Но вскоре он заснул. Ему снилось, будто священник, расстрелянный утром,
в одежде, которую ему дал отец, лежит, окоченевший, в их доме, в ожидании
похорон. Сам он сидит рядом, а его мать долго читает про то, как этот
священник играл Юлия Цезаря в присутствии епископа. У ее ног стоит
корзинка с рыбой, и рыбы, завернутые в материнский платок, все в крови.
Ему скучно, и он томится, а в коридоре кто-то забивает гвозди в гроб. И
вдруг мертвый священник подмигнул ему, да, конечно, подмигнул: веко чуть
дрогнуло...
Он проснулся и услышал стук-стук молотка в наружную дверь. Отца в
постели не было, в другой комнате стояла полная тишина.

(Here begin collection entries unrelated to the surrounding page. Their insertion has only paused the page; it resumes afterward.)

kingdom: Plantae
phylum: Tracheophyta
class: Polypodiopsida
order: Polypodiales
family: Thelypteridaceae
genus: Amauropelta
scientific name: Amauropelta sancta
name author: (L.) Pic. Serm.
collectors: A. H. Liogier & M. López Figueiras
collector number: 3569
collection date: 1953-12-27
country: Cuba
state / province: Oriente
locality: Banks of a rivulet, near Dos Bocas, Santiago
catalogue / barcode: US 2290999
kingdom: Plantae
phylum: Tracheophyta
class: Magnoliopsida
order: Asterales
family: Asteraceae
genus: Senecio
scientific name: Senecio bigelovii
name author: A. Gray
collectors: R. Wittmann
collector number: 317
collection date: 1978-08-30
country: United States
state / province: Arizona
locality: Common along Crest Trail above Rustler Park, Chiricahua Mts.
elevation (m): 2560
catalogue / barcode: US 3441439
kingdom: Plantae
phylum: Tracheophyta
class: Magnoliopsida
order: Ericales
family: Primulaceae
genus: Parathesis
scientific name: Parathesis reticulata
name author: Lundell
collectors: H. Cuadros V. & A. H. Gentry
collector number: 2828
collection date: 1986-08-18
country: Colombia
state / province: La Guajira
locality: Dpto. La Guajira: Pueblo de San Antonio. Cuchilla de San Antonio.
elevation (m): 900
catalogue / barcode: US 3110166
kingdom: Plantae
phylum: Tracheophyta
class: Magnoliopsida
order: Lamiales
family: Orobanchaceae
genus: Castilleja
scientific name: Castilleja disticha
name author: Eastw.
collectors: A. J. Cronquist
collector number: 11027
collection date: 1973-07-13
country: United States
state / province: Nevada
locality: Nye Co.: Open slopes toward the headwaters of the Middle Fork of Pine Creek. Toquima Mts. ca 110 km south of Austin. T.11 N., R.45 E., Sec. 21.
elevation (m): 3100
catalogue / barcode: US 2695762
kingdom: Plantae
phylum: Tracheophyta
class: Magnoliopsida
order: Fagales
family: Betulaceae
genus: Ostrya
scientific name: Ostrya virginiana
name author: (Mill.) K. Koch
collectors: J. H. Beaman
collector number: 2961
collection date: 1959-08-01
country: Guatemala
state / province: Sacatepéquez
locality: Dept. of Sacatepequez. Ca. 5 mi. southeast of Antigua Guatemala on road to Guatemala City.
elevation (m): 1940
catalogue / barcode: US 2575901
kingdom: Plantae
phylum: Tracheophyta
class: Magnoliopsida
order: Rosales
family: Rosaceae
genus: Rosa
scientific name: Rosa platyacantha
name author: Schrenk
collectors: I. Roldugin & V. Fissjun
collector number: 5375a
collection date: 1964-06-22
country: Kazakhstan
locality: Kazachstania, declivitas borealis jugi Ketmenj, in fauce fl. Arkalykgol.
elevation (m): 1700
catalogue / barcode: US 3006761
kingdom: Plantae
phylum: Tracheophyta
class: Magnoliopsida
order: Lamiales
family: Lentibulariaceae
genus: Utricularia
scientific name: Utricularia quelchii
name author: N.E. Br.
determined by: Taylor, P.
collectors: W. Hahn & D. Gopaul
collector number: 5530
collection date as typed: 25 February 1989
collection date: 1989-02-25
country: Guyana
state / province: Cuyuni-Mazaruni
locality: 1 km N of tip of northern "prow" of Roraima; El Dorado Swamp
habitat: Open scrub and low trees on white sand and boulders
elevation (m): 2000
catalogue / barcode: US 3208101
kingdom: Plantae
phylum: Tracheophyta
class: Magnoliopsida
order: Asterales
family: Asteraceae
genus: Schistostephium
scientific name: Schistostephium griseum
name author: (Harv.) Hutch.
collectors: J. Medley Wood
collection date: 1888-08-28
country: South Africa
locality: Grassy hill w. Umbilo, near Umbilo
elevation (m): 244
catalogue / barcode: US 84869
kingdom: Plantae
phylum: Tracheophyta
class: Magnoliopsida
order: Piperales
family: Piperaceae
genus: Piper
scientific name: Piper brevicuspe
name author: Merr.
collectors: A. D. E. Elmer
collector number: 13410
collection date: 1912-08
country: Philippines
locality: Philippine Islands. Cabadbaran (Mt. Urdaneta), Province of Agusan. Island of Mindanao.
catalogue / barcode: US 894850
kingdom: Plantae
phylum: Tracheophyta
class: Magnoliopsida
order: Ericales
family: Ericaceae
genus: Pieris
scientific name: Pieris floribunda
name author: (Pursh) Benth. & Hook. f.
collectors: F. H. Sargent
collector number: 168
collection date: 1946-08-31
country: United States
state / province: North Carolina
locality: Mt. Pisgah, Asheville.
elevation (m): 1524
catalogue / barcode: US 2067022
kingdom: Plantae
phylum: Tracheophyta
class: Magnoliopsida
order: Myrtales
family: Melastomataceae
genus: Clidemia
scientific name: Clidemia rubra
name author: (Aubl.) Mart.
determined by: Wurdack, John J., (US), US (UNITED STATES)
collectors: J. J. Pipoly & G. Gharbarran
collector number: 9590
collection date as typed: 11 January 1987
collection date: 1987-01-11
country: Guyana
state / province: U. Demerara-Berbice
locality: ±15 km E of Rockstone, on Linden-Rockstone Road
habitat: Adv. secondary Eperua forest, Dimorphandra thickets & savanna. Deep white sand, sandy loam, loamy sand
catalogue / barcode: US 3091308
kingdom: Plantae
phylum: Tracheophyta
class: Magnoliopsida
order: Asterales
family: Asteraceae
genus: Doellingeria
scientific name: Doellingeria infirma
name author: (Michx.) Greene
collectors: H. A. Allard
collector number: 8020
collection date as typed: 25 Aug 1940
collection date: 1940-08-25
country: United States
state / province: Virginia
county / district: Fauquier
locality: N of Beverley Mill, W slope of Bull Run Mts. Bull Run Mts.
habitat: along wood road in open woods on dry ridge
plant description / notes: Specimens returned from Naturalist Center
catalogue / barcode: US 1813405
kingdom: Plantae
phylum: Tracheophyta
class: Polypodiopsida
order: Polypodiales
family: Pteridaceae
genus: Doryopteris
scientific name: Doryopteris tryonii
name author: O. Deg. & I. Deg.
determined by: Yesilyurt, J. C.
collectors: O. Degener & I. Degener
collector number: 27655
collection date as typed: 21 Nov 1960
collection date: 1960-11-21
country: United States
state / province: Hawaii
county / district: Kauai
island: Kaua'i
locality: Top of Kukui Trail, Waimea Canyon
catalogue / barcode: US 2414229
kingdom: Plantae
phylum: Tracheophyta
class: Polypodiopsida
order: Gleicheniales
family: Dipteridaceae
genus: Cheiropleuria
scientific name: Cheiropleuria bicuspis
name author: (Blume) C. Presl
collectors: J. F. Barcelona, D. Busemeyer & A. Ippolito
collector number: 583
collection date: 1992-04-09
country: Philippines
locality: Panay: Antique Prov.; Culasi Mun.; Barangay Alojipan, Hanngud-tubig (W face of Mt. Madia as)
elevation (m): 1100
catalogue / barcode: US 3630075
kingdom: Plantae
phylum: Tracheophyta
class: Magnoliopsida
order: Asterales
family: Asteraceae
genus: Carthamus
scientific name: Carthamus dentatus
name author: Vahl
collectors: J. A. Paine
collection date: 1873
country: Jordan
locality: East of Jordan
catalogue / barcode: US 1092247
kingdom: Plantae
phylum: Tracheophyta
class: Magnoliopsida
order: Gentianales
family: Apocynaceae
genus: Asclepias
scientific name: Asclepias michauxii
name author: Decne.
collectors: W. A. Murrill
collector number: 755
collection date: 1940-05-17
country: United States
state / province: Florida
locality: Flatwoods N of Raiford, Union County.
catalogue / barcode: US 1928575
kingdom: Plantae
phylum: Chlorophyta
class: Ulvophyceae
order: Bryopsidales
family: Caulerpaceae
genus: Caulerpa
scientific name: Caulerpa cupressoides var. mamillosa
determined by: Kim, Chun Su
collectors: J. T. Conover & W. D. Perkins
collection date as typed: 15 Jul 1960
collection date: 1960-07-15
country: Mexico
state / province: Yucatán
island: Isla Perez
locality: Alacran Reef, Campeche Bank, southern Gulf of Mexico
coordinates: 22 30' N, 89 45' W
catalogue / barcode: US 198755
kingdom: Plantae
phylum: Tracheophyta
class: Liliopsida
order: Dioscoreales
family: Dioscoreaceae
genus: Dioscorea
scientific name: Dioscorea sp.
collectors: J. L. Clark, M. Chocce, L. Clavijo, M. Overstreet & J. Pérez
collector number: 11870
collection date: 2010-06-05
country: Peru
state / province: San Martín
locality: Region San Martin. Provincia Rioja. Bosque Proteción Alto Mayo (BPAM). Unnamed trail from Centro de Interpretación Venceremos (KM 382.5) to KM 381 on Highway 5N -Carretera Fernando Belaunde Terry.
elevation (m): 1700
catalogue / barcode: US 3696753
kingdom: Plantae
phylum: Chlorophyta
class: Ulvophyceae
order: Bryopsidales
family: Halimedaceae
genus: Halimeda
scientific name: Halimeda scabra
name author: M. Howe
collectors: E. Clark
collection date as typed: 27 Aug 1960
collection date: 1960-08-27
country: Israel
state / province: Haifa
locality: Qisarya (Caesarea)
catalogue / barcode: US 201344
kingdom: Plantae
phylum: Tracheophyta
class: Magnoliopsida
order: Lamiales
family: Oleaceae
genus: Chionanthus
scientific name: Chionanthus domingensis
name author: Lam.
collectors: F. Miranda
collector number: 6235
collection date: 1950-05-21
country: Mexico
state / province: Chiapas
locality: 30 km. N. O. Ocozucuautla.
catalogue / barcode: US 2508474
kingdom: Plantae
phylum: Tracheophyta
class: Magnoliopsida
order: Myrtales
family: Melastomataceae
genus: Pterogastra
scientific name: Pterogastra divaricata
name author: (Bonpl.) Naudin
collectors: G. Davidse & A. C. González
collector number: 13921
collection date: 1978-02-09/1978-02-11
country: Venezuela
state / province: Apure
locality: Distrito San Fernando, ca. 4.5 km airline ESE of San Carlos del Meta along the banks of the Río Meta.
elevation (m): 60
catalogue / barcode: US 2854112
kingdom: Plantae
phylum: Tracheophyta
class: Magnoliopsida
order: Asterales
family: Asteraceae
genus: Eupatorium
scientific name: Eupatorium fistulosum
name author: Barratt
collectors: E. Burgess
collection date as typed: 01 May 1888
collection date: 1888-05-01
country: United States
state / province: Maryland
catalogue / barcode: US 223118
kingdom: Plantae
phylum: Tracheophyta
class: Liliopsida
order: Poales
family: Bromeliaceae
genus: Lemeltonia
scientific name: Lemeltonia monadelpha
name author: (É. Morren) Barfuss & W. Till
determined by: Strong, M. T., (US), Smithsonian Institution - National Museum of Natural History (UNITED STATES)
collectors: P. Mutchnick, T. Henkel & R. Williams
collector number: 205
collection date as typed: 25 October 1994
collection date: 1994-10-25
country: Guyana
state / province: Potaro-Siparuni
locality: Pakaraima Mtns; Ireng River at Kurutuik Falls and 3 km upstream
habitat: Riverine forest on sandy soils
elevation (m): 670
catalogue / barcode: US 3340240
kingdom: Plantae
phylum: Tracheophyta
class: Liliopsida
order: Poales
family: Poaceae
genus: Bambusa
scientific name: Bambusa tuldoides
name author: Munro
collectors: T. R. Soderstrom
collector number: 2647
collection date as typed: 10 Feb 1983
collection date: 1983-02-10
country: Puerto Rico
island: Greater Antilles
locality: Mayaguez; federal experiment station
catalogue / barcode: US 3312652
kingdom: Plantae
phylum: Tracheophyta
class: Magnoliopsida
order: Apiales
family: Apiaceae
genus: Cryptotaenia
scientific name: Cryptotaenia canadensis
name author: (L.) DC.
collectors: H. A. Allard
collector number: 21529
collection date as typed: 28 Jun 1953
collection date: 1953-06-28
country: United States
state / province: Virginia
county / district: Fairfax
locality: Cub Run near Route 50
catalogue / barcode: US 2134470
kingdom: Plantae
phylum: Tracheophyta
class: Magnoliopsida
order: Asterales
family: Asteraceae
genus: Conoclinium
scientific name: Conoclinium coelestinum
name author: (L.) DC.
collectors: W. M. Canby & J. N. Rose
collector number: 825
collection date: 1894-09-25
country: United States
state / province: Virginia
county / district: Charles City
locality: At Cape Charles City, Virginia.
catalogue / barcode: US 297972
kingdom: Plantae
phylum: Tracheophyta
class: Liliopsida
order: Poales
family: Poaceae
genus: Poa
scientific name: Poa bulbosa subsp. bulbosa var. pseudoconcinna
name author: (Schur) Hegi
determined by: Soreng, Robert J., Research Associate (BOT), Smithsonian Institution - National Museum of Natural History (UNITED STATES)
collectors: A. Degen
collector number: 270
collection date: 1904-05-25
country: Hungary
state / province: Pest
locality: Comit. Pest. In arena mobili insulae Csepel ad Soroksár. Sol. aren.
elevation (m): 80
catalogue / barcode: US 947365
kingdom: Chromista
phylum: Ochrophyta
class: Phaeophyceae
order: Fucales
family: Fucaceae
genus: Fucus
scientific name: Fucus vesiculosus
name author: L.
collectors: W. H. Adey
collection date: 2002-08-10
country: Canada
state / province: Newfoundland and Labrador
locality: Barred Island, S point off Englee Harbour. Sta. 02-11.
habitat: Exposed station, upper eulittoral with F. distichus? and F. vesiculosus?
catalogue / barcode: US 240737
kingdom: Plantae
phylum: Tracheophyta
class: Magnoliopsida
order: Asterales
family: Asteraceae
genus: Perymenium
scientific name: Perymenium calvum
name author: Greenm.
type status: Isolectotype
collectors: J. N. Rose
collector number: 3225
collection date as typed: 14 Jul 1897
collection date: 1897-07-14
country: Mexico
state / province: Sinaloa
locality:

Наверно, прошло
уже много часов. Он лежал, прислушиваясь. Ему было страшно, и вдруг после
короткого перерыва снова послышался стук, но в доме никто и не
шевельнулся. Он нехотя спустил ноги с кровати - должно быть, это пришел
отец, а дверь заперта. Он зажег свечу, закутался в одеяло и снова
насторожился. Может, мать услышит и пойдет открыть, но он знал твердо, что
это его долг. Он единственный мужчина в доме.
Он медленно пересек двор и подошел к наружной двери. А вдруг это
лейтенант вернулся рассчитаться за плевок?.. Он отпер тяжелую, железную
дверь и распахнул ее. На улице стоял какой-то незнакомец - высокий, худой,
бледный, с горькой складкой у рта; в руке у него был чемоданчик. Он назвал
мать мальчика и спросил, здесь ли она живет. Да, сказал мальчик, но она
спит. Он потянул на себя дверь, но узконосый ботинок не дал ему затворить
ее. Незнакомец сказал:
- Я только что с парохода. Нельзя ли... Меня направила к сеньоре одна
ее хорошая знакомая.
- Она спит, - повторил мальчик.
- Может, ты впустишь меня? - сказал незнакомец со странной, испуганной
улыбкой и, понизив голос, шепнул: - Я священник.
- Священник? - воскликнул мальчик.
- Да, - тихо сказал он. - Меня зовут отец... - Но мальчик широко
распахнул дверь и припал к его руке, не дав ему назвать себя по имени.